(Saved data entries)
=======
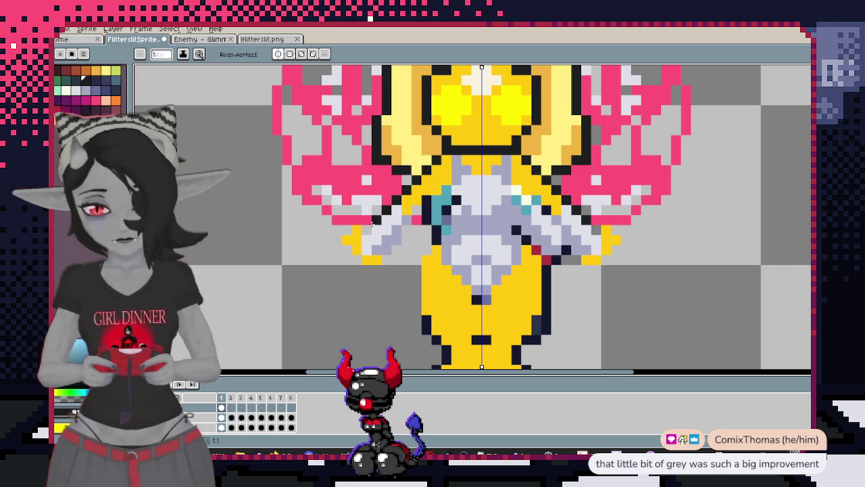
{"action": "left_click", "coordinate": [355, 221]}
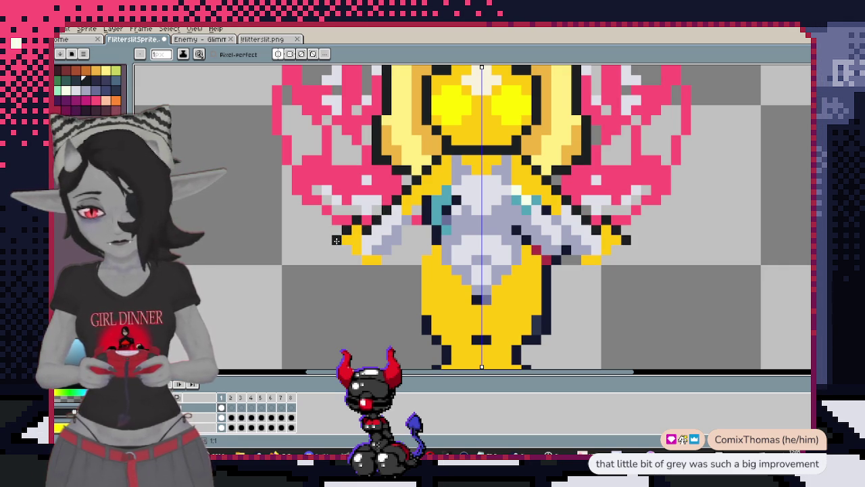
{"action": "left_click_drag", "start_coordinate": [385, 263], "coordinate": [400, 240]}
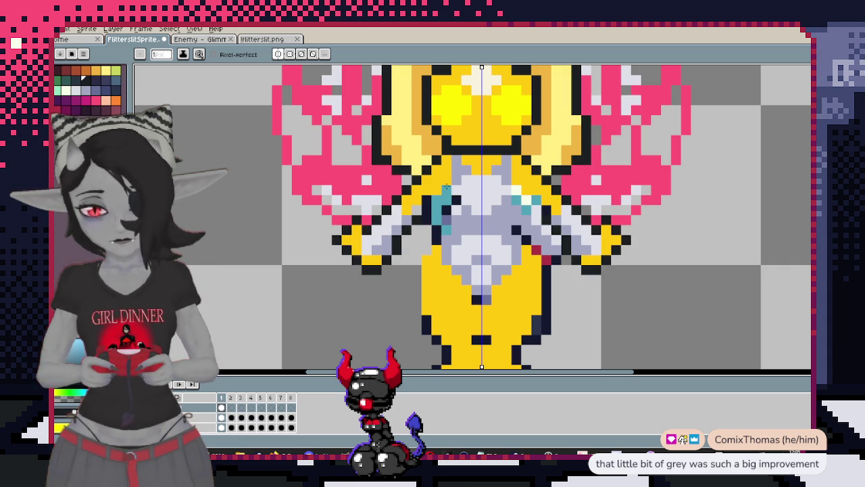
Redraw the mirrored black outline at the tops of the legs, undoing the last stroke
{"action": "scroll", "coordinate": [427, 196], "scroll_direction": "down", "scroll_amount": 2}
{"action": "scroll", "coordinate": [440, 195], "scroll_direction": "up", "scroll_amount": 3}
{"action": "scroll", "coordinate": [456, 195], "scroll_direction": "down", "scroll_amount": 1}
{"action": "scroll", "coordinate": [423, 215], "scroll_direction": "down", "scroll_amount": 2}
{"action": "scroll", "coordinate": [433, 189], "scroll_direction": "up", "scroll_amount": 2}
{"action": "key", "text": "i"}
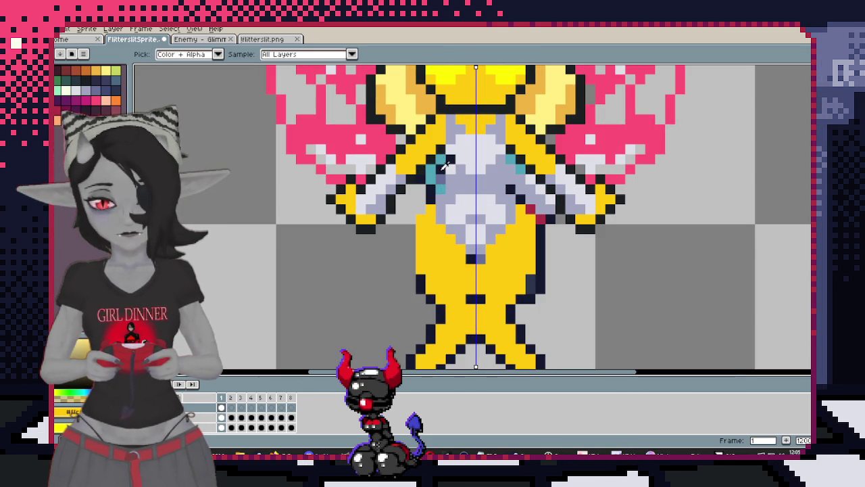
{"action": "key", "text": "b"}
=======
* _Task instructions_: Only the number is needed. Say how many lines of the entries contain "scroll".

* _Your solution_: 5